─── DATASET EXCERPTS ───

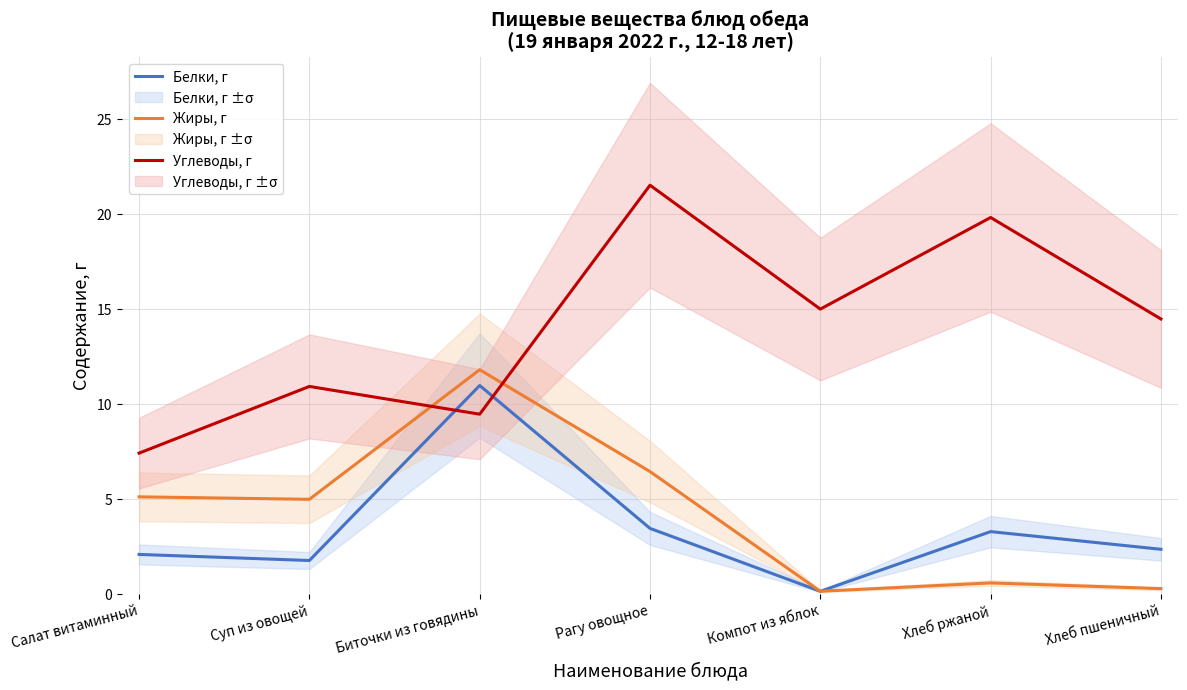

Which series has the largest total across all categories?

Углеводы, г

───
─── DATASET EXCERPTS ───

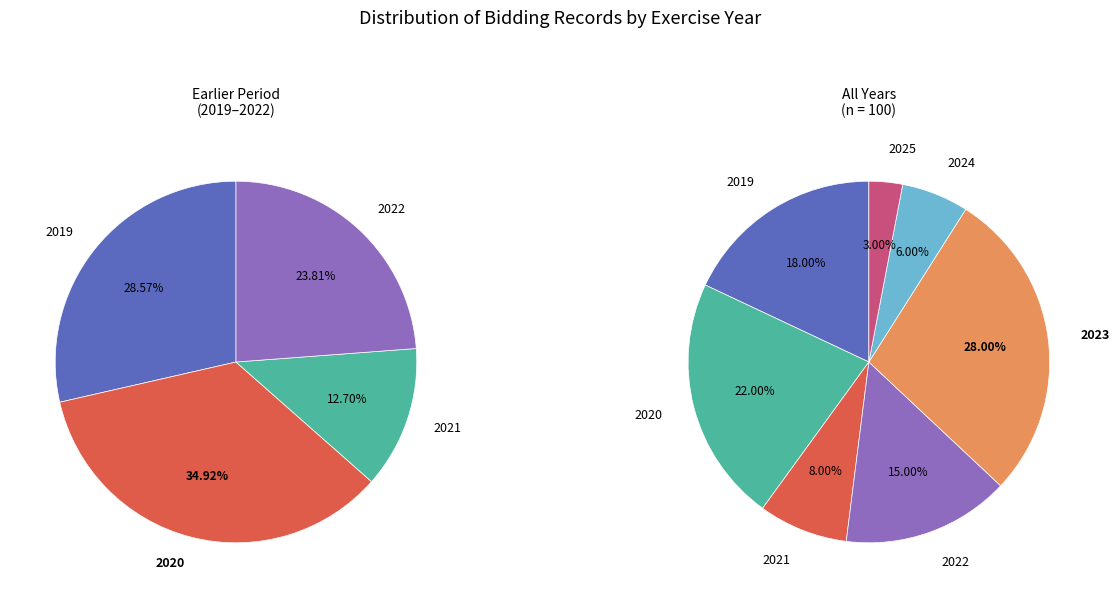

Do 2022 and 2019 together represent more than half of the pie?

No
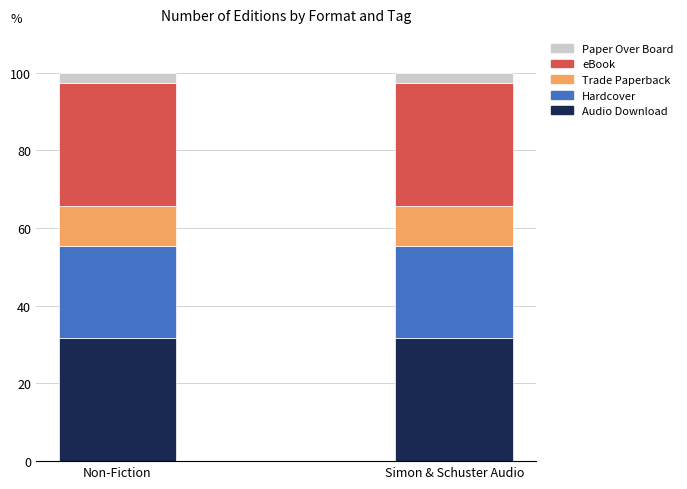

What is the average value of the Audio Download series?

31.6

───

PROBLEM TO SOLVE »
Gather every line from the rows above that contains the word "series", and copy each one out. Match the letter case of the word.

WRITTEN SOLUTION »
Which series has the largest total across all categories?
What is the average value of the Audio Download series?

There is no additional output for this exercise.